(Beginning of DATA RECORDS)
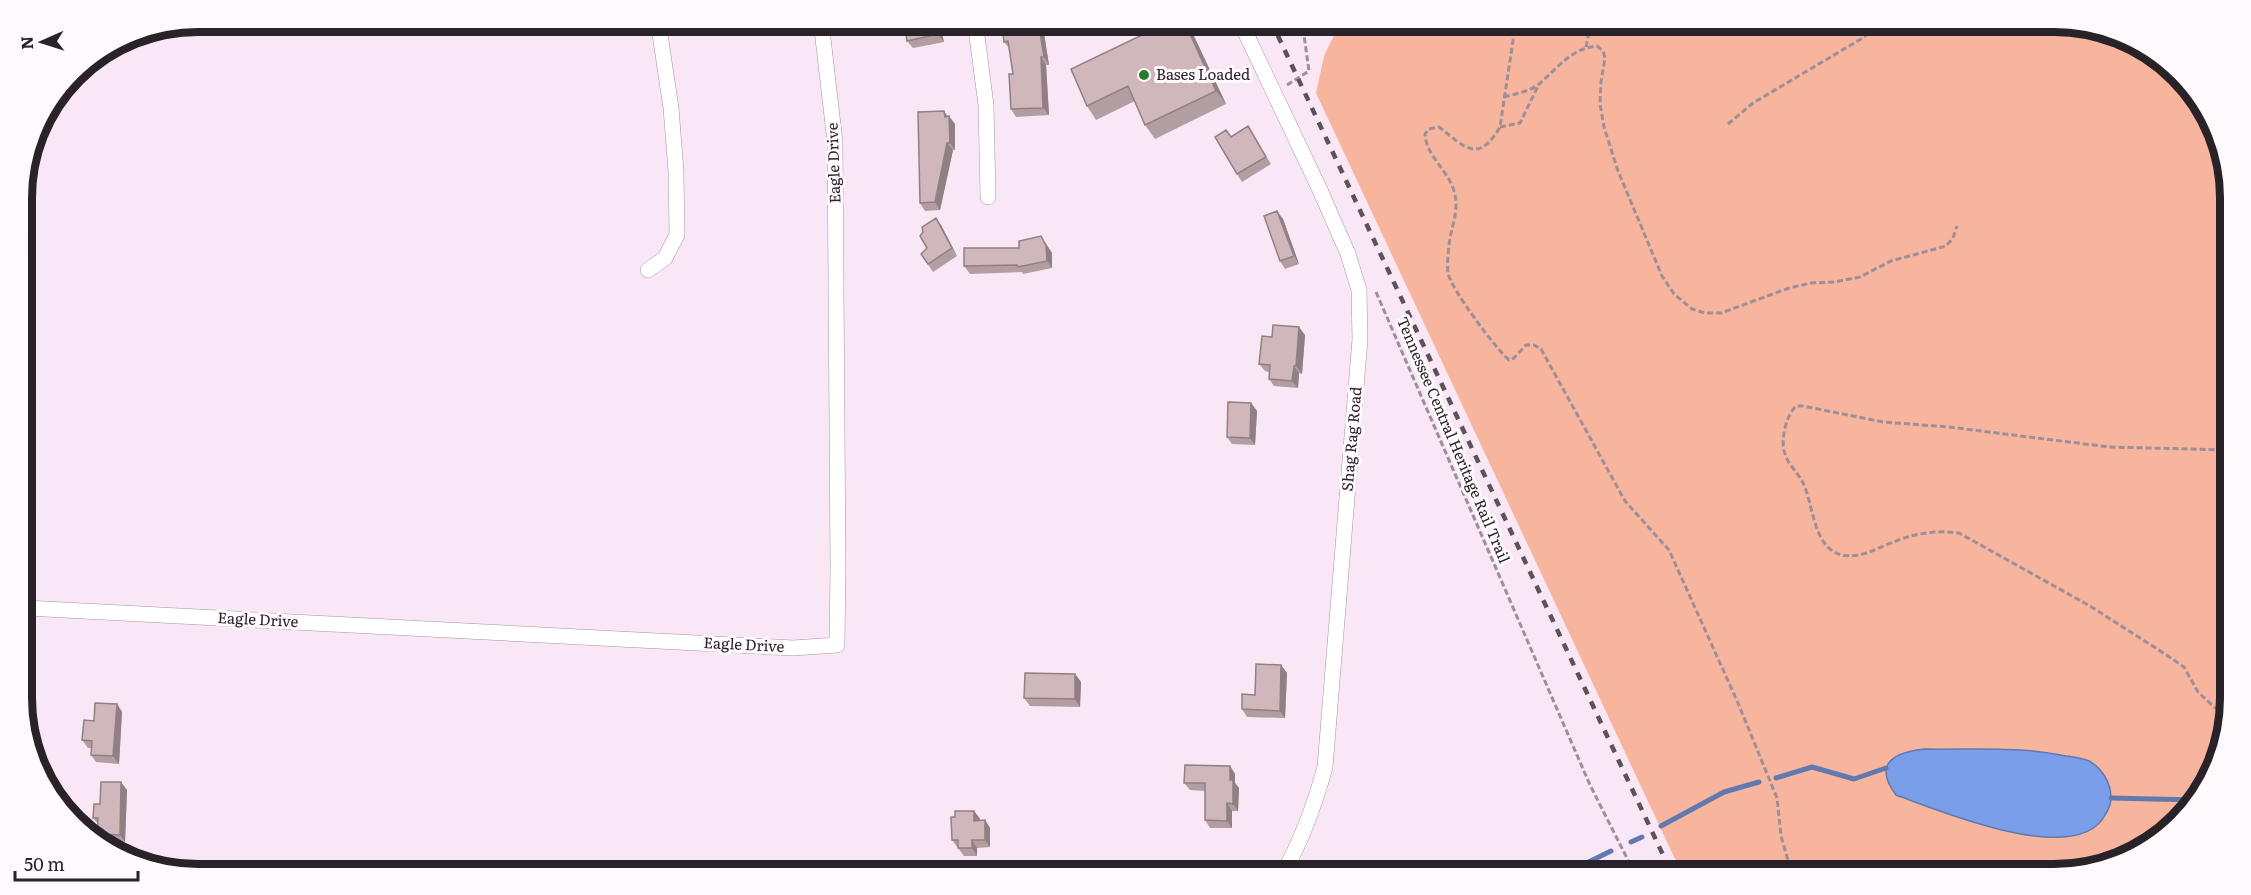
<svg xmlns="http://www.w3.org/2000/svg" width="2251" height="895" font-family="Literata,serif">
  <rect width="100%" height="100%" fill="#f9e7f6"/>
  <path fill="#f8b59d" d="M1341,21h712l57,10 76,51 42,92 2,523 -10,57 -26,51 -33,33 -51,26 -46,10h-382l-366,-781 8,-37z"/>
  <path fill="#7a9ee9" stroke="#6279af" stroke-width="1.5" d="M1925,749c47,1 95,-3 141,7 7,1 16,2 23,5 13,7 22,22 22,37 0,7 -2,11 -6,17 -28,54 -167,-5 -209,-20 -24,-32 -1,-43 29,-46z"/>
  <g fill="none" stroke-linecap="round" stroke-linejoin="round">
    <path stroke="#6279af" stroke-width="5" d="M1776,778l36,-11 42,12 32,-11
      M2111,798l85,2
      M1661,826l63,-34 35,-10
      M1631,842l11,-5
      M1564,874l47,-23"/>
    <defs>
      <path id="street" d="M975,21l11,84 2,92
        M1240,21l80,169 28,64 11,36 1,49 -35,428c-10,38 -23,72 -42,107
        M22,225l5,512
        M648,270l17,-12 12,-23 -1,-64 -5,-63 -13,-87
        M26,608l767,40 44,-3 1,-78 -3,-425 -14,-121"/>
    </defs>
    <use href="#street" stroke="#a594a2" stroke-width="16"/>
    <path stroke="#9c8f9a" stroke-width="3" stroke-dasharray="6 3" stroke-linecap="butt" d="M1516,21l-16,106c-22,37 -34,21 -61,0l-10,2 -4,5c1,22 23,36 29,57 6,20 -3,35 -5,54 -1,9 -2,19 -1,28 3,16 48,76 61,87l5,-2 12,-13h8l7,4 84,152 44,49 69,153 39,95 4,38 11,38
      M1586,47l5,-26
      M1287,85l22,-14 -7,-50
      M1504,97c11,-3 27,-6 35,-13 19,-16 31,-35 58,-38l6,5 2,7 -4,24 -1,22 4,23 14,44 44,105 12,18 18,15 13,4h16l68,-25 22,-5 23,-1 26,-5 31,-16 55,-15 7,-8 4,-12
      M1728,124l25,-21 108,-64 24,-18
      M1500,127l20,-4 18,-37
      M1376,292l214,493 45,89
      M2227,714l-13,-7 -16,-15 -14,-25 -19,-13 -75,-48 -131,-73c-22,-3 -43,0 -63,8 -17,6 -35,18 -54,14 -30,-7 -28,-52 -40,-74 -5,-9 -14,-17 -17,-27 -5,-13 1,-39 11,-48h7l80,16 66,5 160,20 120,3"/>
    <use href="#street" stroke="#fff" stroke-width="15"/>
    <path stroke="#5c525a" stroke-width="4.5" stroke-dasharray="8 8" stroke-linecap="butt" d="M1271,21l401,853"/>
  </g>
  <path fill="#b29da1" d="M939,21l5,21 -31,6 -6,-7z
    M1006,21h36l7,44h-3l3,50 -33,2 -5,-8 2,-35 -4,-26 -5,-6z
    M1171,21h14l6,9 35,74 -71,35 -10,-14 -10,-24 -39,19 -9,-14z
    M948,117l7,7v26h-2l-13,60 -15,1 -5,-8z
    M1248,126l23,38 -29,18 -5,-8 -11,-44 5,7z
    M936,218l5,7 16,31 -24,16 -12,-18 6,-6z
    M1283,219l16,45 -14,5 -5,-8z
    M1046,244l6,9v15l-29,6 -1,-2 -52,2 -6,-8 55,-18z
    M1305,335l-3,39 -3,-1 -1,15 -24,-2 -5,-7v-7l-4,-1 -6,-7 13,-27z
    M1251,403l6,8 -2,34 -23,-1 -5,-7z
    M1281,665l6,8 -2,45 -38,-1 -5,-8z
    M1075,674l6,8 -1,25 -50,-1 -6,-8z
    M117,704l5,8 -3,52 -23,-2 -5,-7v-7h-3l-6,-8 12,-19z
    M1230,766l5,8v9l4,5 -1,23h-6v17h-22l-5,-8v-29l-15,-1 -6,-7z
    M127,790l-2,52h-18l-8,-6 -2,-2 1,-10 -5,-6 7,-14z
    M974,811l6,8v2l5,-1 5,8v19l-13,1v8h-13l-12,-16z"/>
  <path fill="#918083" d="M936,21h3l5,21 -6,-8z
    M1038,21h4l7,44 -5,-8z
    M1184,21h1l6,9 35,74 -10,-13z
    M1041,57l5,8 3,50 -6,-7z
    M944,111l5,8v-3l6,8v26l-5,-7z
    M947,143l6,7 -13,60 -5,-8z
    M1277,211l6,8 16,45 -5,-8z
    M936,218l5,7 16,31 -5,-8z
    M1041,236l11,17v15l-5,-7z
    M1299,327l6,8 -3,39 -6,-8z
    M1294,366l5,7 -1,15 -6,-7z
    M1251,403l6,8 -2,34 -5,-7z
    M1281,665l6,8 -2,45 -5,-7z
    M1075,674l6,8 -1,25 -5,-8z
    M117,704l5,8 -3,52 -6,-8z
    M1230,766l5,8v9l4,5 -1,23 -5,-7 -3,-24z
    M121,782l6,8 -2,52 -5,-7z
    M1227,803l5,8v17l-5,-7z
    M974,811l6,8 -1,9 -5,-7z
    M985,820l5,8v19l-5,-7z
    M972,840l5,8v8l-5,-8z"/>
  <path fill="#cfb7bb" stroke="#918083" stroke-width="1.5" d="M904,21h32l2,13 -31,7z
    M1006,21h32l6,36h-3l2,51 -32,1 -2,-35h4l-5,-33 -4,1 -2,-18 5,-1z
    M1171,21h13l32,70 -71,34 -17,-39 -41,20 -16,-37z
    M944,111l1,6 4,-1 1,27h-3l-12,59 -15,1 -2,-91z
    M1248,126l18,31 -29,17 -22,-37 11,-7 5,7z
    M1277,211l17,45 -14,5 -16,-45z
    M936,218l16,30 -24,16 -7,-10 6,-6 -7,-12 3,-4 -1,-5z
    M1041,236l5,10 1,15 -29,6 -1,-2 -53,1v-18h55v-7z
    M1273,325l26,2 -3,39h-2l-2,15 -23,-2 1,-14 -11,-1 3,-28 10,1z
    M1228,402l23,1 -1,35 -23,-1z
    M1256,664l25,1 -1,46 -38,-2v-15l13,1z
    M1025,673l50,1v25l-51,-1z
    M95,703l22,1 -4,52 -22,-1 1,-14 -10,-1 2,-20 10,1z
    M1185,765l45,1v14h3v24l-6,-1v18l-22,-1v-37h-21z
    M101,782h20l-1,53 -23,-1 1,-16h-5l1,-14h6z
    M955,811h19v10l11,-1v20h-13v8h-14v-8h-6l-1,-23h4z"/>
  <circle fill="#277c29" stroke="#fdf9fc" stroke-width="2" cx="1144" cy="75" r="6"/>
  <g text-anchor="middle" stroke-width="6" stroke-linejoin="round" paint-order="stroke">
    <g font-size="15" fill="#292228" stroke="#fdf9fc" text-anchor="start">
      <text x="1156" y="80">Bases Loaded</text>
    </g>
    <g font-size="15" fill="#292228" stroke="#fdf9fc">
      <text transform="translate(834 163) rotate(-92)" y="5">Eagle Drive</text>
      <text transform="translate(1352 439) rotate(-85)" y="5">Shag Rag Road</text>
      <text transform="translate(1453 440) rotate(67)" y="5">Tennessee Central Heritage Rail Trail</text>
      <text transform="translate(258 620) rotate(3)" y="5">Eagle Drive</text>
      <text transform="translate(744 645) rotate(3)" y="5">Eagle Drive</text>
    </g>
  </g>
  <path d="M0 0H2251V895H0ZM198 32H2054A166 166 0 0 1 2220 198V698A166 166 0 0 1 2054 864H198A166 166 0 0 1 32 698V198A166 166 0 0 1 198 32Z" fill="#fdf9fc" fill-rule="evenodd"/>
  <path fill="none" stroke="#292228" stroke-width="8" d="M198 32H2054A166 166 0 0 1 2220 198V698A166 166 0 0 1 2054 864H198A166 166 0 0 1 32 698V198A166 166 0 0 1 198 32Z"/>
  <g transform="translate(42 42) rotate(267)" stroke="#fdf9fc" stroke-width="4.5" paint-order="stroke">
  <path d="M0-4.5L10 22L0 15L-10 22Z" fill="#292228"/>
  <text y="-9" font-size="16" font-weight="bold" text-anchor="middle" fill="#292228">N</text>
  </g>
  <path d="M15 871v9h123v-9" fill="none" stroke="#292228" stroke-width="3"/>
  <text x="24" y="871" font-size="18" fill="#292228" stroke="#fdf9fc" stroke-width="4.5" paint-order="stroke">50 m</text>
</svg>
(End of DATA RECORDS)
### AIM OF THE EXERCISE
In the entries above, restate word for word the lines between the one holding "M1728,124l25,-21 108,-64 24,-18" and the one holding "M1184,21h1l6,9 35,74 -10,-13z", inclusive, and nothing besides.

### EXERCISE OUTPUT
      M1728,124l25,-21 108,-64 24,-18
      M1500,127l20,-4 18,-37
      M1376,292l214,493 45,89
      M2227,714l-13,-7 -16,-15 -14,-25 -19,-13 -75,-48 -131,-73c-22,-3 -43,0 -63,8 -17,6 -35,18 -54,14 -30,-7 -28,-52 -40,-74 -5,-9 -14,-17 -17,-27 -5,-13 1,-39 11,-48h7l80,16 66,5 160,20 120,3"/>
    <use href="#street" stroke="#fff" stroke-width="15"/>
    <path stroke="#5c525a" stroke-width="4.5" stroke-dasharray="8 8" stroke-linecap="butt" d="M1271,21l401,853"/>
  </g>
  <path fill="#b29da1" d="M939,21l5,21 -31,6 -6,-7z
    M1006,21h36l7,44h-3l3,50 -33,2 -5,-8 2,-35 -4,-26 -5,-6z
    M1171,21h14l6,9 35,74 -71,35 -10,-14 -10,-24 -39,19 -9,-14z
    M948,117l7,7v26h-2l-13,60 -15,1 -5,-8z
    M1248,126l23,38 -29,18 -5,-8 -11,-44 5,7z
    M936,218l5,7 16,31 -24,16 -12,-18 6,-6z
    M1283,219l16,45 -14,5 -5,-8z
    M1046,244l6,9v15l-29,6 -1,-2 -52,2 -6,-8 55,-18z
    M1305,335l-3,39 -3,-1 -1,15 -24,-2 -5,-7v-7l-4,-1 -6,-7 13,-27z
    M1251,403l6,8 -2,34 -23,-1 -5,-7z
    M1281,665l6,8 -2,45 -38,-1 -5,-8z
    M1075,674l6,8 -1,25 -50,-1 -6,-8z
    M117,704l5,8 -3,52 -23,-2 -5,-7v-7h-3l-6,-8 12,-19z
    M1230,766l5,8v9l4,5 -1,23h-6v17h-22l-5,-8v-29l-15,-1 -6,-7z
    M127,790l-2,52h-18l-8,-6 -2,-2 1,-10 -5,-6 7,-14z
    M974,811l6,8v2l5,-1 5,8v19l-13,1v8h-13l-12,-16z"/>
  <path fill="#918083" d="M936,21h3l5,21 -6,-8z
    M1038,21h4l7,44 -5,-8z
    M1184,21h1l6,9 35,74 -10,-13z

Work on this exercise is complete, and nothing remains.